CORNELL (US)—Congenital heart defects are the most common malformations in newborns born in the United States, and in most cases, scientists don’t know why the defects occur. Treatment options, including valve replacement surgery, come with a host of drawbacks for tiny infants. Jonathan Butcher, assistant professor of biomedical engineering at Cornell University, studies embryonic heart valve development from the very beginning of the process with hopes that a greater understanding will lead to new treatments.

“More and more, it’s becoming apparent that many cardiac diseases and many vascular diseases are actually caused by failure of the valves,” says Butcher.

Heart valves—tiny, whisper-thin membranes often overshadowed by the complexities of the cardiovascular system—are just now being recognized for their importance, Butcher notes. His research looks at the way mechanical forces like blood pressure, blood velocity, and the stretching and contracting of the heart muscle influence embryonic heart valve development.

“The formation of the heart and its valves requires feedback from the local environment,” he says. “We think that part of the process that determines how the heart will change its shape and grow is driven by how it receives and responds to these mechanical stimuli.”

To test his theory, Butcher, who is funded in part by a Scientist Development grant from the American Heart Association, studies developing hearts in chick embryos, which are similar in key ways to human hearts.

By surgically altering the pumping embryonic heart during development—the embryo can be grown outside the shell—Butcher and colleagues are able to use ultrasound and micro CT-scan imaging to observe and quantify how changes in blood flow patterns affect subsequent cell and tissue matrix development.

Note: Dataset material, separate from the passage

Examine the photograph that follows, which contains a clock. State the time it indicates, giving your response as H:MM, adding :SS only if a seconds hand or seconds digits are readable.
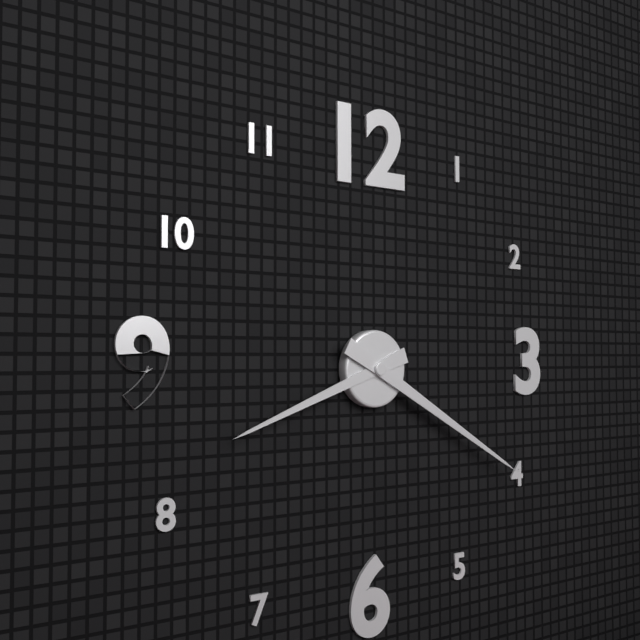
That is 8:20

They also isolate heart cells from healthy chick embryos and observe their growth and behavior when subjected to similar conditions in vitro.

Providing the right stimuli means understanding the complex interactions among genetic, chemical, and mechanical factors, Butcher says; but while those factors are too numerous to test individually, computational models can offer valuable clues.

“We don’t want to make just individual components; we want to try to capitalize on the system,” he explains. “So the next step is, instead of looking at each of these factors individually, we try to look at a combinatorial approach.”

Ultimately, Butcher hopes to re-create the conditions that drive the heart to develop healthy valves from stem cells—and then to use that system to engineer replacement valves or treatments for babies with congenital defects, or for older patients whose valves deteriorate due to disease.

“Some of these developmental pathways are recapitulated in adult valve disease,” he adds, so understanding how valve tissue develops in healthy hearts could lead to new strategies for stopping or reversing deterioration.